_Job:_
Each line below from the one containing "အစ္စရေး-ပါလက်စတိုင်း" through the one containing "Câmara retoma sessões ordinárias e aprova" should be output exactly as it stands, and no other line should appear.
Segment Start: Records for processing
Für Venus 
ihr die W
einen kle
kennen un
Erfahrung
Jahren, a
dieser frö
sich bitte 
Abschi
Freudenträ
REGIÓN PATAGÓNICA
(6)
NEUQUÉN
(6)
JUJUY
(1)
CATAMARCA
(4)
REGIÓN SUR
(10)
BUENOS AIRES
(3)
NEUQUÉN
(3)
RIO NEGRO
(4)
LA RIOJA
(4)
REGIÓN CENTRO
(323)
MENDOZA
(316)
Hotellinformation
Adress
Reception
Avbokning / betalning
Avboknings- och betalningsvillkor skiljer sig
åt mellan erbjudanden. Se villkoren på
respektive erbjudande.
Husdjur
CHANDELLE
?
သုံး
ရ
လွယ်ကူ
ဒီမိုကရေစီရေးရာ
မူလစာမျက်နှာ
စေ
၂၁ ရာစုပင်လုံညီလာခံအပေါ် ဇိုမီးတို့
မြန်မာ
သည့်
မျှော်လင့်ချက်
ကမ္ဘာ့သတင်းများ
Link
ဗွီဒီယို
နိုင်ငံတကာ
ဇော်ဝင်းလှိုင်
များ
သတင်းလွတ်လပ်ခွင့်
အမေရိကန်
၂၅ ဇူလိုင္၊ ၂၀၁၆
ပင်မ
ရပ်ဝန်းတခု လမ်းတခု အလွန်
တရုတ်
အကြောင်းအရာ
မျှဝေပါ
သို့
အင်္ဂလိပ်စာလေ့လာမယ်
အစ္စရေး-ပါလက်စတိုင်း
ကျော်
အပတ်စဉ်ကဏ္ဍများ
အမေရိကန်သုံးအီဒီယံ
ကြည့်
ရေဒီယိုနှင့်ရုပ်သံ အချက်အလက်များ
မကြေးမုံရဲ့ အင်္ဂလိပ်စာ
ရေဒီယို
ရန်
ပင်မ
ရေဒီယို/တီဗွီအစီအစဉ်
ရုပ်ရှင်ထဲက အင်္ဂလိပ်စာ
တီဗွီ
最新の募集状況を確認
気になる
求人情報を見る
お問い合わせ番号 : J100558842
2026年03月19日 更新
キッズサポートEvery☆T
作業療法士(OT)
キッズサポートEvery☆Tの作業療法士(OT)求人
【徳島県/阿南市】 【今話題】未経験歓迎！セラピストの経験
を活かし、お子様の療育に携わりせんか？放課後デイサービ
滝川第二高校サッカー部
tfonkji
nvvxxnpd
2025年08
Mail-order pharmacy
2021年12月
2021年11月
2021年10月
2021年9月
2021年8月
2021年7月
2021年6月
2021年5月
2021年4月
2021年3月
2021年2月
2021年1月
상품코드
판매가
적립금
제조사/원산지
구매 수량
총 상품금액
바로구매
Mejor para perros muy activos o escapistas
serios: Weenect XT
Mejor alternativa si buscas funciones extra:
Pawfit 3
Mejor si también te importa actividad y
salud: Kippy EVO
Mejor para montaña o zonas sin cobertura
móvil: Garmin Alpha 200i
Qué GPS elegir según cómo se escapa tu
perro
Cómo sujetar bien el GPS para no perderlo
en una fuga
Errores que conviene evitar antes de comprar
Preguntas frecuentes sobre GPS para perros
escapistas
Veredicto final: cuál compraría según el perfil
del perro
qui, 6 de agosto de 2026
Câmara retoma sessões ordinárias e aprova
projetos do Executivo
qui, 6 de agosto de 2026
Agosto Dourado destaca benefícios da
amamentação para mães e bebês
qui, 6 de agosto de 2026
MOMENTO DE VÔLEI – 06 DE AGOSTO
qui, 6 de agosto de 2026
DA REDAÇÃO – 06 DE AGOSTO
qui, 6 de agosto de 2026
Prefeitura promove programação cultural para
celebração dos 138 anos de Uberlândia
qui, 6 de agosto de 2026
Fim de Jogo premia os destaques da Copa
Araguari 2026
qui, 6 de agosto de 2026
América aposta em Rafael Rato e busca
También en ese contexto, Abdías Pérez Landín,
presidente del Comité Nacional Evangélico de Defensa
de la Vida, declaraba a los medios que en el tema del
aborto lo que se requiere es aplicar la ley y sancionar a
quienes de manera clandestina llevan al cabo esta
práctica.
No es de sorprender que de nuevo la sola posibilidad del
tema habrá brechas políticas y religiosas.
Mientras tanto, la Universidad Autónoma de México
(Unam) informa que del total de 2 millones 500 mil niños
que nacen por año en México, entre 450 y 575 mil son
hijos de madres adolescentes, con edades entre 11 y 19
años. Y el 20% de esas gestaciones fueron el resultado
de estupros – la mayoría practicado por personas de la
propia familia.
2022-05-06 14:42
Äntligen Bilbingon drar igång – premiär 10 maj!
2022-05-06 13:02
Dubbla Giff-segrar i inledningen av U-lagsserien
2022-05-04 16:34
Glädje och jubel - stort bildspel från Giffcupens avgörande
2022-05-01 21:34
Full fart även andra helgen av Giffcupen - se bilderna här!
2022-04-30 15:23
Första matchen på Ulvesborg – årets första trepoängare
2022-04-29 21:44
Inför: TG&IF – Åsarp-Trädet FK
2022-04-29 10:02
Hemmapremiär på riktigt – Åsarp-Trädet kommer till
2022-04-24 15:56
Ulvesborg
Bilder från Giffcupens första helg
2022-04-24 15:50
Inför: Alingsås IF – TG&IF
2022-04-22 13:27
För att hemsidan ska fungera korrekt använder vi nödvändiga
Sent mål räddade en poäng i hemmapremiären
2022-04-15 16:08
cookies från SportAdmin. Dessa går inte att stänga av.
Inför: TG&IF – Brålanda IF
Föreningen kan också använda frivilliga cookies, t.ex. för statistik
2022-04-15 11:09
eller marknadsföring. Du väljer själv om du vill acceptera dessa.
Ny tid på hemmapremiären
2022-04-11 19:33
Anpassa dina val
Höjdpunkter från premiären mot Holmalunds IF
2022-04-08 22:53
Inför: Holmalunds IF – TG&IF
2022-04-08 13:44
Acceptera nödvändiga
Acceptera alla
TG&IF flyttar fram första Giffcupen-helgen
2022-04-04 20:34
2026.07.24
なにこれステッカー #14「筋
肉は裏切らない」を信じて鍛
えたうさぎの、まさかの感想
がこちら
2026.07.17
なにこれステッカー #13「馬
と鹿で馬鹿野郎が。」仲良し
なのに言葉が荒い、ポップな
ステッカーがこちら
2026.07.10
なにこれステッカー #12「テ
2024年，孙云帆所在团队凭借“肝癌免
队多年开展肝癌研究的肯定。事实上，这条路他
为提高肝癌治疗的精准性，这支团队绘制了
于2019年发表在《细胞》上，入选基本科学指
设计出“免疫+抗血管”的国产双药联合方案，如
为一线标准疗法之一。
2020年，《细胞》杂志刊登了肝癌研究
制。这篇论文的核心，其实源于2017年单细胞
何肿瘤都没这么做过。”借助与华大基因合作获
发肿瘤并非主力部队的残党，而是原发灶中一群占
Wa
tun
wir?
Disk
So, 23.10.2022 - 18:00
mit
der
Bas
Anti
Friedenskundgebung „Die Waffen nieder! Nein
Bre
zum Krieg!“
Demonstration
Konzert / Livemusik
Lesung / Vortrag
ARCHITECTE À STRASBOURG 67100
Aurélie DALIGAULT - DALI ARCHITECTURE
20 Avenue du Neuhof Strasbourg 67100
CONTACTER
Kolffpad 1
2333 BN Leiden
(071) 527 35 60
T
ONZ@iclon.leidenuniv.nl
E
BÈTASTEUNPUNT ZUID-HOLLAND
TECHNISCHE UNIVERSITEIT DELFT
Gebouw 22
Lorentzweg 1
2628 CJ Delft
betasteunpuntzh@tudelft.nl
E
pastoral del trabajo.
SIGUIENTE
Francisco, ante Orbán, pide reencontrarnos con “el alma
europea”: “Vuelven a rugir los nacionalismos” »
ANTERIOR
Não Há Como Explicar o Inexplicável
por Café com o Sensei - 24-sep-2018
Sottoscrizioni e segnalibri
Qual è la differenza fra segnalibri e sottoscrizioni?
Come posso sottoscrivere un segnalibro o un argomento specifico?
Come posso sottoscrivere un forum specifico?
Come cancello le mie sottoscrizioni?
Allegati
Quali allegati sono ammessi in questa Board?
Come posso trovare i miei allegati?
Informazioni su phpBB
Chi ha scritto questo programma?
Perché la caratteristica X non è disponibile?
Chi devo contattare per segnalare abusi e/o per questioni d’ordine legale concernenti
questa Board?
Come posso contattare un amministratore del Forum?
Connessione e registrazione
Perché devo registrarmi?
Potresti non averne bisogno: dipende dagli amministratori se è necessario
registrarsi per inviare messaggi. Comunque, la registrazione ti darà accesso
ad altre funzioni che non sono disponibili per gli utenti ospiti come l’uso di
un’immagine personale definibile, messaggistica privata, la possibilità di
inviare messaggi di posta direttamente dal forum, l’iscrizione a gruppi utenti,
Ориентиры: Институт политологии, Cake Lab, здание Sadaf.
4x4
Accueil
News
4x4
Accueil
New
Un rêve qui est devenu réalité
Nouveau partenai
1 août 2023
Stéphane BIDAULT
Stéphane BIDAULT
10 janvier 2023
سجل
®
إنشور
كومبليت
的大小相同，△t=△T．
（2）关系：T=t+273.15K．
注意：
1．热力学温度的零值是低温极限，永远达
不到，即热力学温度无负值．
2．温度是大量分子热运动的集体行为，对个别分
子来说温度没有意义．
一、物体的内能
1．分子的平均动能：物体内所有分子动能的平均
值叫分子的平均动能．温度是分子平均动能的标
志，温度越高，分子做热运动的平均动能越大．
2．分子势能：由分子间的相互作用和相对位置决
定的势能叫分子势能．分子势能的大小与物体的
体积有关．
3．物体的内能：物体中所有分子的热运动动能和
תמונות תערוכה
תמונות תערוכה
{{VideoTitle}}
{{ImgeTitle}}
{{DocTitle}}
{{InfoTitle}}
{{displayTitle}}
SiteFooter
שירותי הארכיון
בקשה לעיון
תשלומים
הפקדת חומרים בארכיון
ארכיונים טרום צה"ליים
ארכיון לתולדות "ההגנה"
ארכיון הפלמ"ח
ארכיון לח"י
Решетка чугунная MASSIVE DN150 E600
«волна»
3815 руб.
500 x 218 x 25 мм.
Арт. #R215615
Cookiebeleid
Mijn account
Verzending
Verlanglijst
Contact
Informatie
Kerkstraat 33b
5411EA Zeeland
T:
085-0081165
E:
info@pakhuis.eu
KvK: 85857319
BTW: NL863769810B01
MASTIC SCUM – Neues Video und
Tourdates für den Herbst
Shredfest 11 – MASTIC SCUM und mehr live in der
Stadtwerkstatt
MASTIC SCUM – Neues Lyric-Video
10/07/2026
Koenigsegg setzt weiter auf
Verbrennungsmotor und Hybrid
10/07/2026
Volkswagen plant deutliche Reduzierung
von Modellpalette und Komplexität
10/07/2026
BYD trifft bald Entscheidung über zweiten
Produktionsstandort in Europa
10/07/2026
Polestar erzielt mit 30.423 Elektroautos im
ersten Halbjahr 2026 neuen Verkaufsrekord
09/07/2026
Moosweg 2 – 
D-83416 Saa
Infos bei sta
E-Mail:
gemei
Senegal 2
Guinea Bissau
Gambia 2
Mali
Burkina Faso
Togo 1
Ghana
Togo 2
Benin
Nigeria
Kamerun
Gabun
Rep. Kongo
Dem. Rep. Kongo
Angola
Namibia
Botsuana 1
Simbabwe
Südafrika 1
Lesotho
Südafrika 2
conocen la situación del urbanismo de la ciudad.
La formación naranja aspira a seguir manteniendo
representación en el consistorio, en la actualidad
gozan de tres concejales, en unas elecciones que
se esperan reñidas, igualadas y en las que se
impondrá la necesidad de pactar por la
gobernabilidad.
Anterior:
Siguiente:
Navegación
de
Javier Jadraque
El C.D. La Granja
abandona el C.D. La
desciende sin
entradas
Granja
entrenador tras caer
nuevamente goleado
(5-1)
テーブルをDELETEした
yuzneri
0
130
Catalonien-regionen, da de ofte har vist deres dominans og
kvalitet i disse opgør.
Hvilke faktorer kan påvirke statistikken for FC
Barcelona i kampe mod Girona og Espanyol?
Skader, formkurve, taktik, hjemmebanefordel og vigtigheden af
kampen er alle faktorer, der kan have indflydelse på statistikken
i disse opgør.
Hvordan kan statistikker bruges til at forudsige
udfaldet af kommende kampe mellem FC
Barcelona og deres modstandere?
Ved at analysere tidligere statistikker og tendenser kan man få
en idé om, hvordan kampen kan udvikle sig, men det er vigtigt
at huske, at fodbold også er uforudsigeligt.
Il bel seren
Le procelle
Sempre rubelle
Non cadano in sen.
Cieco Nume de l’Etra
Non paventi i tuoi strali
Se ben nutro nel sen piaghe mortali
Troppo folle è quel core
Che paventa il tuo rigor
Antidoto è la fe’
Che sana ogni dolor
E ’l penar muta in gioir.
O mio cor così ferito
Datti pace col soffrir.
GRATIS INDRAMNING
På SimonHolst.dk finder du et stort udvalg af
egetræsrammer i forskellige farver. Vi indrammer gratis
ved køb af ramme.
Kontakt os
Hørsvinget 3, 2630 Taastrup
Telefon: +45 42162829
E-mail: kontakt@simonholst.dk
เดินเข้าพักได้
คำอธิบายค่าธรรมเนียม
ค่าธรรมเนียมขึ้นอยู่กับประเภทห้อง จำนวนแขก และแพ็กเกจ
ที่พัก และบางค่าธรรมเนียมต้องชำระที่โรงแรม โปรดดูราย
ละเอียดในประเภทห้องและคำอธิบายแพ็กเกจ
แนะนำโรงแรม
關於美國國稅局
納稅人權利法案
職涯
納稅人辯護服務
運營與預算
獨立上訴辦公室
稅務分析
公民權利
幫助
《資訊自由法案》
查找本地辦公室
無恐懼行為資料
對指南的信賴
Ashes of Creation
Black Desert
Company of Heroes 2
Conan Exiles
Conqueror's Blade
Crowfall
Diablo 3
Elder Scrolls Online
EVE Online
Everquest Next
Segment End: Records for processing
_Response for this exercise:_
အစ္စရေး-ပါလက်စတိုင်း
ကျော်
အပတ်စဉ်ကဏ္ဍများ
အမေရိကန်သုံးအီဒီယံ
ကြည့်
ရေဒီယိုနှင့်ရုပ်သံ အချက်အလက်များ
မကြေးမုံရဲ့ အင်္ဂလိပ်စာ
ရေဒီယို
ရန်
ပင်မ
ရေဒီယို/တီဗွီအစီအစဉ်
ရုပ်ရှင်ထဲက အင်္ဂလိပ်စာ
တီဗွီ
最新の募集状況を確認
気になる
求人情報を見る
お問い合わせ番号 : J100558842
2026年03月19日 更新
キッズサポートEvery☆T
作業療法士(OT)
キッズサポートEvery☆Tの作業療法士(OT)求人
【徳島県/阿南市】 【今話題】未経験歓迎！セラピストの経験
を活かし、お子様の療育に携わりせんか？放課後デイサービ
滝川第二高校サッカー部
tfonkji
nvvxxnpd
2025年08
Mail-order pharmacy
2021年12月
2021年11月
2021年10月
2021年9月
2021年8月
2021年7月
2021年6月
2021年5月
2021年4月
2021年3月
2021年2月
2021年1月
상품코드
판매가
적립금
제조사/원산지
구매 수량
총 상품금액
바로구매
Mejor para perros muy activos o escapistas
serios: Weenect XT
Mejor alternativa si buscas funciones extra:
Pawfit 3
Mejor si también te importa actividad y
salud: Kippy EVO
Mejor para montaña o zonas sin cobertura
móvil: Garmin Alpha 200i
Qué GPS elegir según cómo se escapa tu
perro
Cómo sujetar bien el GPS para no perderlo
en una fuga
Errores que conviene evitar antes de comprar
Preguntas frecuentes sobre GPS para perros
escapistas
Veredicto final: cuál compraría según el perfil
del perro
qui, 6 de agosto de 2026
Câmara retoma sessões ordinárias e aprova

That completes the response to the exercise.